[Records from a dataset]
────────

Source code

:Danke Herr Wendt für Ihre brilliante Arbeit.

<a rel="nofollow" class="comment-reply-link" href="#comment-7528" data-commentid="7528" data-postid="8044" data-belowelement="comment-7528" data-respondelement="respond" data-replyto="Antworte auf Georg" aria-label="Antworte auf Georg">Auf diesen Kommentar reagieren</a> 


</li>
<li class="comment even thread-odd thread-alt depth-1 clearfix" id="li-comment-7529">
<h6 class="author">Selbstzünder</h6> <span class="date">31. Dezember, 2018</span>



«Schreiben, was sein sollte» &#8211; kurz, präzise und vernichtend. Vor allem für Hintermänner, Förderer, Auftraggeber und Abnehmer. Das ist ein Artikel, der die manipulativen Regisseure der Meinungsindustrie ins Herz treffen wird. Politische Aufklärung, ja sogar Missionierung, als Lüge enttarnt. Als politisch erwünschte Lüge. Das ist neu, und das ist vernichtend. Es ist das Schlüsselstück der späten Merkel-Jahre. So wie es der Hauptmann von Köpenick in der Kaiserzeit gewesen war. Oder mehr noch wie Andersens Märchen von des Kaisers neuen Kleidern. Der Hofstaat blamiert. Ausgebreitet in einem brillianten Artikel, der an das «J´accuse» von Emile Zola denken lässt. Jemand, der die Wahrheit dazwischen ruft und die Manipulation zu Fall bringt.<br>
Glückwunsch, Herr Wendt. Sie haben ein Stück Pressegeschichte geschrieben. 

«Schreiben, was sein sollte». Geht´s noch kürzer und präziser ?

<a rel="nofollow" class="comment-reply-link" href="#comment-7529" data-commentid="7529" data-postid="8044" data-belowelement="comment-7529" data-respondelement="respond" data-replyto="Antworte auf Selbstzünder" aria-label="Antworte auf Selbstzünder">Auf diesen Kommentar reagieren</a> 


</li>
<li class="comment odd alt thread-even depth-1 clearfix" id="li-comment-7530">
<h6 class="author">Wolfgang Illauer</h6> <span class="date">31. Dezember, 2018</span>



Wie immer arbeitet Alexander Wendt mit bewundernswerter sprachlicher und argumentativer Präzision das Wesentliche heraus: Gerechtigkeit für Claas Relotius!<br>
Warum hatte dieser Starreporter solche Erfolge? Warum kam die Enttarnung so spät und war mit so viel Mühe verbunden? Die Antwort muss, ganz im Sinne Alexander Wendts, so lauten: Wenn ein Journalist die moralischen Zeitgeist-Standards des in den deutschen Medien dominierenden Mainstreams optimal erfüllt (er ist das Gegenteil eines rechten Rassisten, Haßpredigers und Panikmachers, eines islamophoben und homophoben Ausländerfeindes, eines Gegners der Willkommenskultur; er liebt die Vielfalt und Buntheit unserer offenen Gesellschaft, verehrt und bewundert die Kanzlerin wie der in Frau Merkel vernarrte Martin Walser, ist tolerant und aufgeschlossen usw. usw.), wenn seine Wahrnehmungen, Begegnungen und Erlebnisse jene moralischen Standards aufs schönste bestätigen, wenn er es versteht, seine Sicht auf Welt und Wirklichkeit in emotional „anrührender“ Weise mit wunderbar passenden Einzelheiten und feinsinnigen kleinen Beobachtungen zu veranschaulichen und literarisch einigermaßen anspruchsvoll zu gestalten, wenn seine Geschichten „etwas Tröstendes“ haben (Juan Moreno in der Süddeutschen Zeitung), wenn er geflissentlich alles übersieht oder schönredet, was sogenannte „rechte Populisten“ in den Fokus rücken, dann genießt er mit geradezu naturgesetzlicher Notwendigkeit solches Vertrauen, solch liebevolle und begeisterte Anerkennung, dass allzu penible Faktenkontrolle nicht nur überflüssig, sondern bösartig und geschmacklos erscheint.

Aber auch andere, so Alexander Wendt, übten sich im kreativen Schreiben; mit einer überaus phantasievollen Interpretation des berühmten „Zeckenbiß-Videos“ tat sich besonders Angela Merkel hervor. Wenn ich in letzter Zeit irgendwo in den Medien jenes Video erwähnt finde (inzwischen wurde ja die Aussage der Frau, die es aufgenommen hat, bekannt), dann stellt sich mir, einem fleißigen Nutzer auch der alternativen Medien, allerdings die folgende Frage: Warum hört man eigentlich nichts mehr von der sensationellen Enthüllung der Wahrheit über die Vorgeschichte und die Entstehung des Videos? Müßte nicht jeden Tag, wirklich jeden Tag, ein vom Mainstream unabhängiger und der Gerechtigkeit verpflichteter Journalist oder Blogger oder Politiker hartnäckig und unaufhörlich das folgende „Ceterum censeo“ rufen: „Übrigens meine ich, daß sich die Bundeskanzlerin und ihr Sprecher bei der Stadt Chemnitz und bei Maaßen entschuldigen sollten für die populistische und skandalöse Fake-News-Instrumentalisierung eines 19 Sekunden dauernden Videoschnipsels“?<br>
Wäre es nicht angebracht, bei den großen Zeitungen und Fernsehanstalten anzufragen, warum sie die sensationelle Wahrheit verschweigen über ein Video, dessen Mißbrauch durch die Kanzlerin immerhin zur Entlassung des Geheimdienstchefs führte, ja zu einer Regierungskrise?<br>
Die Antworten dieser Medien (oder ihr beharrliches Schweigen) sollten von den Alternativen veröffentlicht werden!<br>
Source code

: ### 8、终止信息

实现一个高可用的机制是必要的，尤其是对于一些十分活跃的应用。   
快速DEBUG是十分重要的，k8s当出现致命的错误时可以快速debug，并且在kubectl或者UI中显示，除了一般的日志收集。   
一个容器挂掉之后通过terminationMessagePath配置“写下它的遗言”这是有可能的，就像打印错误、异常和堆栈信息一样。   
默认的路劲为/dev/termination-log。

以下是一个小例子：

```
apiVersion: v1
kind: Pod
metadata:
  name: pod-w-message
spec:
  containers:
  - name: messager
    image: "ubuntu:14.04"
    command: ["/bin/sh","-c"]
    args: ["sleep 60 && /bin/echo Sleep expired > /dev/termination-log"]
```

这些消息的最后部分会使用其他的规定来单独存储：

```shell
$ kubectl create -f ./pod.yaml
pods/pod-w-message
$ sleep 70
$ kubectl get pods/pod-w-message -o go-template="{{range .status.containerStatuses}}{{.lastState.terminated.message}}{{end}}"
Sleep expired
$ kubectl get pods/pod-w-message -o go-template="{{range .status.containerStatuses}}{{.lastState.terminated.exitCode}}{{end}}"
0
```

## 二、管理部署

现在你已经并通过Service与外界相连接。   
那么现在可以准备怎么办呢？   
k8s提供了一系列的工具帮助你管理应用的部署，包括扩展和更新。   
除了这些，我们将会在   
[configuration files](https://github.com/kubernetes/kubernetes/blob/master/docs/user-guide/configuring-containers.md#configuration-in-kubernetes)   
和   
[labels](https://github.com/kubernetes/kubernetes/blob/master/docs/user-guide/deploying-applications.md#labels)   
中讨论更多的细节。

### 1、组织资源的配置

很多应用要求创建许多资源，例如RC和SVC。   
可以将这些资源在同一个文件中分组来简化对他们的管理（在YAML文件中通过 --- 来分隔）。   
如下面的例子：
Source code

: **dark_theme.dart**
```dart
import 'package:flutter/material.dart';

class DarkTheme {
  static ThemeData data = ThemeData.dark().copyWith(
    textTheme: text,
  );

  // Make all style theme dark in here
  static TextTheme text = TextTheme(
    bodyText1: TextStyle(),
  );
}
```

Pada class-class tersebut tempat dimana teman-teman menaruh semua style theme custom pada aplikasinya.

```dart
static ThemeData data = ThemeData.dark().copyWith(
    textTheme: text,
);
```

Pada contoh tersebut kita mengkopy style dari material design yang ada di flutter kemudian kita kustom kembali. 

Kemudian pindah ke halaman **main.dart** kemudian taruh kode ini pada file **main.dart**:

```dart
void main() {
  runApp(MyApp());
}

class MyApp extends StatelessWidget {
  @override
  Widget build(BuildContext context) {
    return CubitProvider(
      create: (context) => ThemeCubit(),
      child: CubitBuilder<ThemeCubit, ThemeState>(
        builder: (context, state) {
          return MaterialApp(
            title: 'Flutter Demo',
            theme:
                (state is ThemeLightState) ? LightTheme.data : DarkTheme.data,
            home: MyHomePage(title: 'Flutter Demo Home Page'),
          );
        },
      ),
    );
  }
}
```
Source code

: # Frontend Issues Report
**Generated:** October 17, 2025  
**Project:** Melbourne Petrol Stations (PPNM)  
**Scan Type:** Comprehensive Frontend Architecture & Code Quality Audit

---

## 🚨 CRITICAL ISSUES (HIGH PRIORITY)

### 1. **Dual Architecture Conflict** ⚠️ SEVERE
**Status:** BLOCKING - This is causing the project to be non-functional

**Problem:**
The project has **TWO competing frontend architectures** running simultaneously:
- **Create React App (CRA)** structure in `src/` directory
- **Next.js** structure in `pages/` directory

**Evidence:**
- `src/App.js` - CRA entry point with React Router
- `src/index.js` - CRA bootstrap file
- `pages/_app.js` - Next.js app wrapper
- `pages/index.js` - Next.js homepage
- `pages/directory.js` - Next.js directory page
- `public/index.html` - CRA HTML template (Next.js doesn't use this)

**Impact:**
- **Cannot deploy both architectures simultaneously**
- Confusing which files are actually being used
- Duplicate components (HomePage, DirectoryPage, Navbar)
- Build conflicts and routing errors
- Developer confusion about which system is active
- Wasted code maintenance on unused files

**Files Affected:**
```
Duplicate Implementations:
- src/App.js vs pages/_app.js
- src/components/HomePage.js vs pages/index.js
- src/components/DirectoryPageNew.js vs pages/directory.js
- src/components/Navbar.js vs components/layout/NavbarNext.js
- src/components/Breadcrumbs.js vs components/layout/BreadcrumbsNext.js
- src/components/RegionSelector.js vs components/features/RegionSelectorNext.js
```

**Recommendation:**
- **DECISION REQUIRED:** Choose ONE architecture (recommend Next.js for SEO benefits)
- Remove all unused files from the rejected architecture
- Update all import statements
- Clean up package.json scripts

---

────────

**EXERCISE OBJECTIVE:** The line with "Wie immer arbeitet" marks the end; reproduce exactly every line from the start of the entries up to it, that line included.

**EXERCISE RESPONSE:**
Source code

:Danke Herr Wendt für Ihre brilliante Arbeit.

<a rel="nofollow" class="comment-reply-link" href="#comment-7528" data-commentid="7528" data-postid="8044" data-belowelement="comment-7528" data-respondelement="respond" data-replyto="Antworte auf Georg" aria-label="Antworte auf Georg">Auf diesen Kommentar reagieren</a> 


</li>
<li class="comment even thread-odd thread-alt depth-1 clearfix" id="li-comment-7529">
<h6 class="author">Selbstzünder</h6> <span class="date">31. Dezember, 2018</span>



«Schreiben, was sein sollte» &#8211; kurz, präzise und vernichtend. Vor allem für Hintermänner, Förderer, Auftraggeber und Abnehmer. Das ist ein Artikel, der die manipulativen Regisseure der Meinungsindustrie ins Herz treffen wird. Politische Aufklärung, ja sogar Missionierung, als Lüge enttarnt. Als politisch erwünschte Lüge. Das ist neu, und das ist vernichtend. Es ist das Schlüsselstück der späten Merkel-Jahre. So wie es der Hauptmann von Köpenick in der Kaiserzeit gewesen war. Oder mehr noch wie Andersens Märchen von des Kaisers neuen Kleidern. Der Hofstaat blamiert. Ausgebreitet in einem brillianten Artikel, der an das «J´accuse» von Emile Zola denken lässt. Jemand, der die Wahrheit dazwischen ruft und die Manipulation zu Fall bringt.<br>
Glückwunsch, Herr Wendt. Sie haben ein Stück Pressegeschichte geschrieben. 

«Schreiben, was sein sollte». Geht´s noch kürzer und präziser ?

<a rel="nofollow" class="comment-reply-link" href="#comment-7529" data-commentid="7529" data-postid="8044" data-belowelement="comment-7529" data-respondelement="respond" data-replyto="Antworte auf Selbstzünder" aria-label="Antworte auf Selbstzünder">Auf diesen Kommentar reagieren</a> 


</li>
<li class="comment odd alt thread-even depth-1 clearfix" id="li-comment-7530">
<h6 class="author">Wolfgang Illauer</h6> <span class="date">31. Dezember, 2018</span>



Wie immer arbeitet Alexander Wendt mit bewundernswerter sprachlicher und argumentativer Präzision das Wesentliche heraus: Gerechtigkeit für Claas Relotius!<br>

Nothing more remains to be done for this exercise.